Estás leyendo una noticia del día 01/07/2026
El Martínez Valero respira un aire de renovación absoluta tras el cierre de una etapa significativa bajo la tutela de Eder Sarabia. La llegada de Martín Anselmi no es simplemente un cambio de nombres en el banquillo, sino una declaración de intenciones por parte de la directiva ilicitana que busca dar un salto cualitativo en la máxima categoría del fútbol español. En este caluroso junio de 2026, la ciudad de las palmeras se ha volcado con la figura del estratega argentino, cuya reputación de técnico meticuloso y ofensivo ha despertado una ilusión que no se recordaba en años. El relevo llega tras dos temporadas de estabilidad, pero con la sensación de que el equipo necesitaba un nuevo impulso táctico para competir de tú a tú con los gigantes de la Liga EA Sports. Anselmi aterriza con la maleta llena de conceptos modernos y una metodología que prioriza el protagonismo con el balón, algo que encaja perfectamente con la idiosincrasia de una afición exigente que desea ver a su equipo proponer en cualquier escenario.
El perfil de Martín Anselmi es el de un ganador nato que ha sabido forjar su leyenda en escenarios de alta presión. Su paso por el fútbol sudamericano dejó una huella imborrable, caracterizándose por equipos dinámicos, capaces de presionar tras pérdida con una agresividad asfixiante y de construir ataques organizados desde la salida del portero.

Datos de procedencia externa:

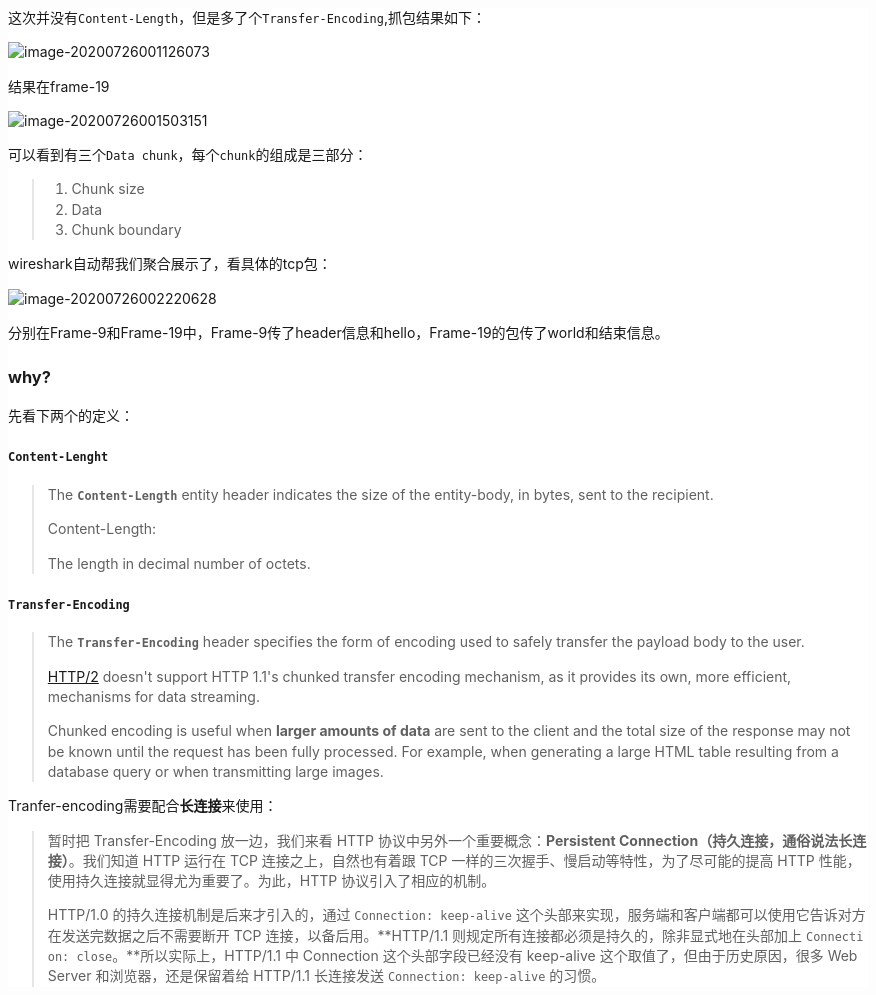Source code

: 这次并没有`Content-Length`，但是多了个`Transfer-Encoding`,抓包结果如下：

![image-20200726001126073](/image-20200726001126073.png)

结果在frame-19

![image-20200726001503151](/image-20200726001503151.png)

可以看到有三个`Data chunk`，每个`chunk`的组成是三部分：

> 1. Chunk size
> 2. Data
> 3. Chunk boundary

wireshark自动帮我们聚合展示了，看具体的tcp包：

![image-20200726002220628](/image-20200726002220628.png)

分别在Frame-9和Frame-19中，Frame-9传了header信息和hello，Frame-19的包传了world和结束信息。

### why?

先看下两个的定义：

#### `Content-Lenght`

> The **`Content-Length`** entity header indicates the size of the entity-body, in bytes, sent to the recipient.
>
> Content-Length: <length>
>
> The length in decimal number of octets.

#### `Transfer-Encoding`

>The **`Transfer-Encoding`** header specifies the form of encoding used to safely transfer the payload body to the user.
>
>[HTTP/2](https://wikipedia.org/wiki/HTTP/2) doesn't support HTTP 1.1's chunked transfer encoding mechanism, as it provides its own, more efficient, mechanisms for data streaming.
>
>Chunked encoding is useful when **larger amounts of data** are sent to the client and the total size of the response may not be known until the request has been fully processed. For example, when generating a large HTML table resulting from a database query or when transmitting large images.

Tranfer-encoding需要配合**长连接**来使用：

> 暂时把 Transfer-Encoding 放一边，我们来看 HTTP 协议中另外一个重要概念：**Persistent Connection（持久连接，通俗说法长连接）**。我们知道 HTTP 运行在 TCP 连接之上，自然也有着跟 TCP 一样的三次握手、慢启动等特性，为了尽可能的提高 HTTP 性能，使用持久连接就显得尤为重要了。为此，HTTP 协议引入了相应的机制。
>
> HTTP/1.0 的持久连接机制是后来才引入的，通过 `Connection: keep-alive` 这个头部来实现，服务端和客户端都可以使用它告诉对方在发送完数据之后不需要断开 TCP 连接，以备后用。**HTTP/1.1 则规定所有连接都必须是持久的，除非显式地在头部加上 `Connection: close`。**所以实际上，HTTP/1.1 中 Connection 这个头部字段已经没有 keep-alive 这个取值了，但由于历史原因，很多 Web Server 和浏览器，还是保留着给 HTTP/1.1 长连接发送 `Connection: keep-alive` 的习惯。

Para el Elche, contar con un técnico de esta proyección internacional supone un blindaje estratégico fundamental en una liga donde los detalles deciden la permanencia o el éxito europeo. La directiva ha apostado por un proyecto a largo plazo, confiando en que la capacidad analítica de Anselmi sirva para potenciar el talento joven de la cantera y para revitalizar a los veteranos que forman la columna vertebral del vestuario. La expectación es máxima y los primeros informes sugieren que el técnico ha pasado semanas estudiando cada vídeo de la plantilla actual para no dejar nada al azar en su desembarco oficial.
La jornada inaugural de esta nueva era ha estado marcada por una intensidad inusual para ser el primer día de pretemporada. Mientras que en otros clubes la vuelta al trabajo suele ser una transición suave de pruebas médicas y pesajes, Anselmi ha querido marcar territorio desde el minuto uno. Tras superar los pertinentes chequeos cardiológicos y físicos en las instalaciones del club, los futbolistas no se han limitado a realizar carrera continua, sino que han saltado directamente al césped para entrar en contacto con el esférico. El técnico argentino, siempre activo y comunicativo, ha supervisado personalmente cada ejercicio, corrigiendo posiciones y exigiendo una concentración absoluta. Esta metodología de trabajo integrado busca que el jugador asimile los conceptos tácticos de forma orgánica desde el inicio, reduciendo los tiempos de adaptación a un sistema que promete ser mucho más vertical y arriesgado que el de su predecesor.
El mercado de fichajes también juega un papel crucial en este inicio de pretemporada, ya que Anselmi ha solicitado perfiles muy específicos para ejecutar su plan de juego. Se busca un central con gran salida de balón y extremos con capacidad de desborde en el uno contra uno, piezas que complementen el bloque sólido que ya existe en el Elche. La comunicación entre el cuerpo técnico y la dirección deportiva es constante, trabajando a contrarreloj para cerrar las incorporaciones antes de que el equipo parta hacia su concentración de verano. Los jugadores, por su parte, han recibido al nuevo entrenador con una mezcla de respeto y curiosidad, sabiendo que bajo el mando de Anselmi nadie tiene el puesto asegurado y que la meritocracia será el único baremo para entrar en el once titular. La competencia interna se perfila como la clave para que el conjunto franjiverde pueda mirar a los ojos a rivales de la entidad del Real Madrid o el Barcelona.
Mirando hacia el futuro inmediato, el Elche de Anselmi se prepara para una temporada que promete emociones fuertes en la Liga EA Sports. El objetivo inicial es consolidar al equipo en la zona noble de la clasificación, evitando los sufrimientos de campañas anteriores y estableciendo una identidad de juego reconocible que convierta al Martínez Valero en un fortín inexpugnable. La afición ya sueña con noches épicas y con un fútbol que enamore, confiando en que la garra argentina y la disciplina táctica de su nuevo líder sean los ingredientes perfectos para escribir una de las páginas más brillantes en la historia centenaria del club. El camino será largo y exigente, pero los cimientos puestos en este primer día de trabajo invitan al optimismo más absoluto. La era Anselmi ha comenzado y el fútbol español ya observa con atención el renacer de un Elche que no se pone límites en su ambición por alcanzar la gloria.